(Beginning of Data listing)

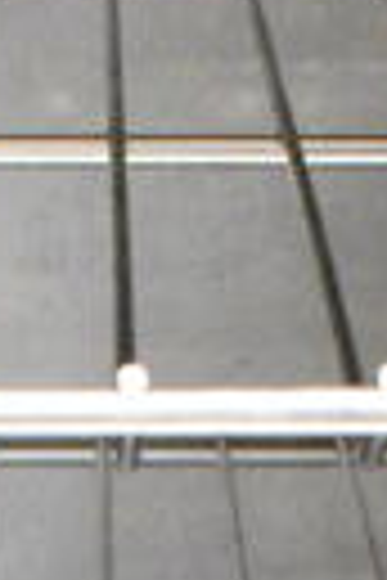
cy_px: 1050
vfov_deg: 10.2
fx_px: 3080
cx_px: -58
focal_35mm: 191
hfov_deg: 7.1
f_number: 3.5
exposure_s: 1/30
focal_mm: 18
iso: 12800
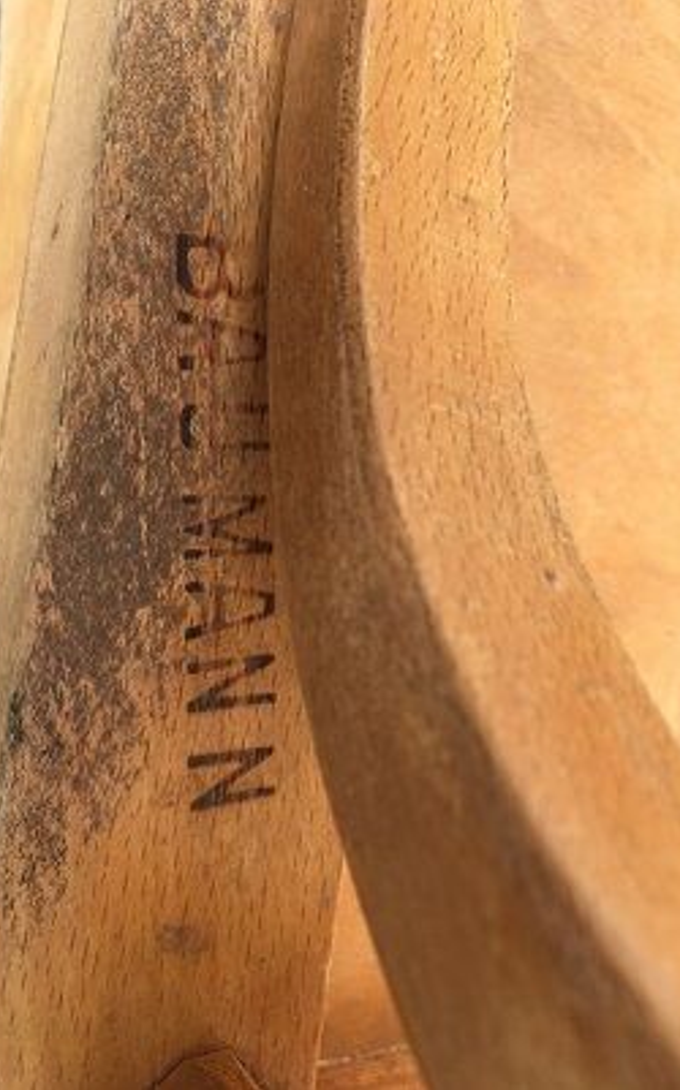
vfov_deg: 61.3
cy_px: 544
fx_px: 921
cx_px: 290
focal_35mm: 31
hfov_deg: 40.4
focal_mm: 4.15
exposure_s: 1/340
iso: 25
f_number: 2.2
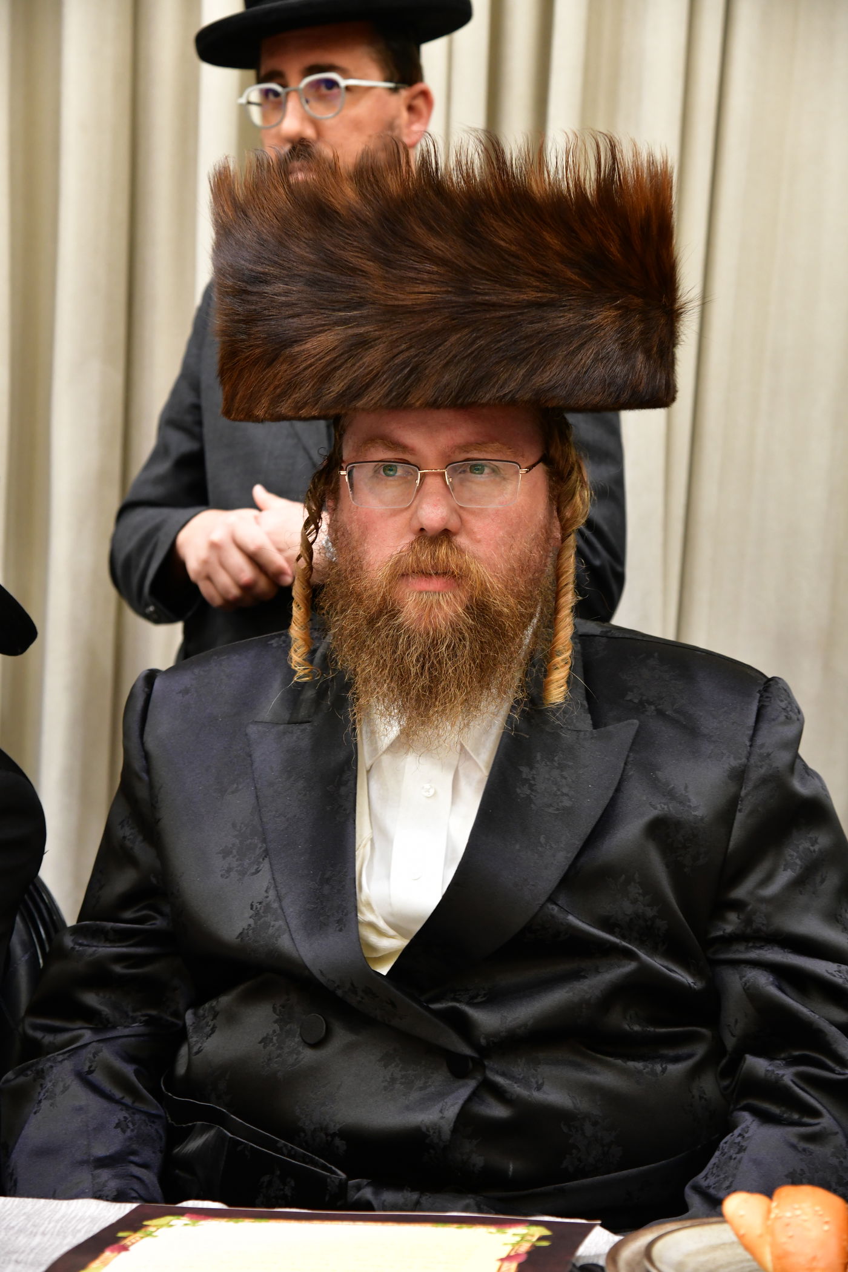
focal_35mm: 70
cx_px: 424
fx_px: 2473
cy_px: 636
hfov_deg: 19.5
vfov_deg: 28.8
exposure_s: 1/100
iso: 2000
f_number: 5.6
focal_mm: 70
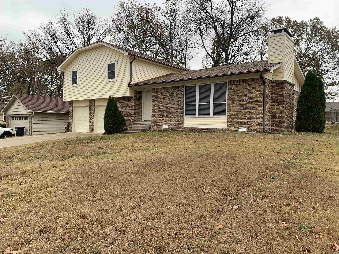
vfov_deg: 53.1
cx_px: 170
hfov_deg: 67.3
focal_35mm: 26
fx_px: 255
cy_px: 127
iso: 25
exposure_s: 1/349
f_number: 1.8
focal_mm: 4.25
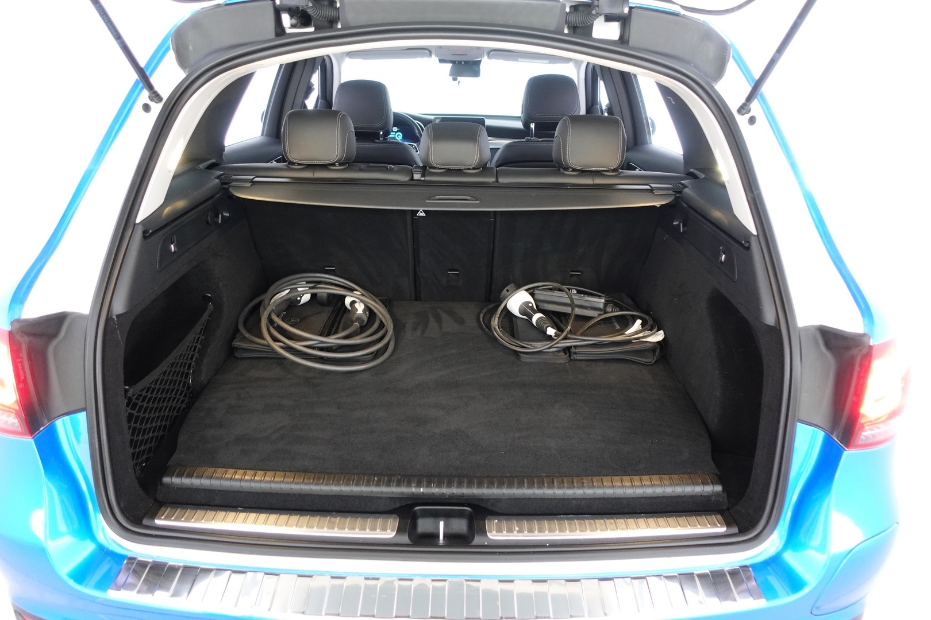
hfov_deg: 73.7
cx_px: 466
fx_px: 621
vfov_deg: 53.1
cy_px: 310
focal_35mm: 24
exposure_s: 1/20
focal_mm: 9.4
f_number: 1.8
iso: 800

(End of Data listing)

| Requirement |
Write the data out again exactly, but without its images.

| Result for this task |
cy_px: 1050
vfov_deg: 10.2
fx_px: 3080
cx_px: -58
focal_35mm: 191
hfov_deg: 7.1
f_number: 3.5
exposure_s: 1/30
focal_mm: 18
iso: 12800
vfov_deg: 61.3
cy_px: 544
fx_px: 921
cx_px: 290
focal_35mm: 31
hfov_deg: 40.4
focal_mm: 4.15
exposure_s: 1/340
iso: 25
f_number: 2.2
focal_35mm: 70
cx_px: 424
fx_px: 2473
cy_px: 636
hfov_deg: 19.5
vfov_deg: 28.8
exposure_s: 1/100
iso: 2000
f_number: 5.6
focal_mm: 70
vfov_deg: 53.1
cx_px: 170
hfov_deg: 67.3
focal_35mm: 26
fx_px: 255
cy_px: 127
iso: 25
exposure_s: 1/349
f_number: 1.8
focal_mm: 4.25
hfov_deg: 73.7
cx_px: 466
fx_px: 621
vfov_deg: 53.1
cy_px: 310
focal_35mm: 24
exposure_s: 1/20
focal_mm: 9.4
f_number: 1.8
iso: 800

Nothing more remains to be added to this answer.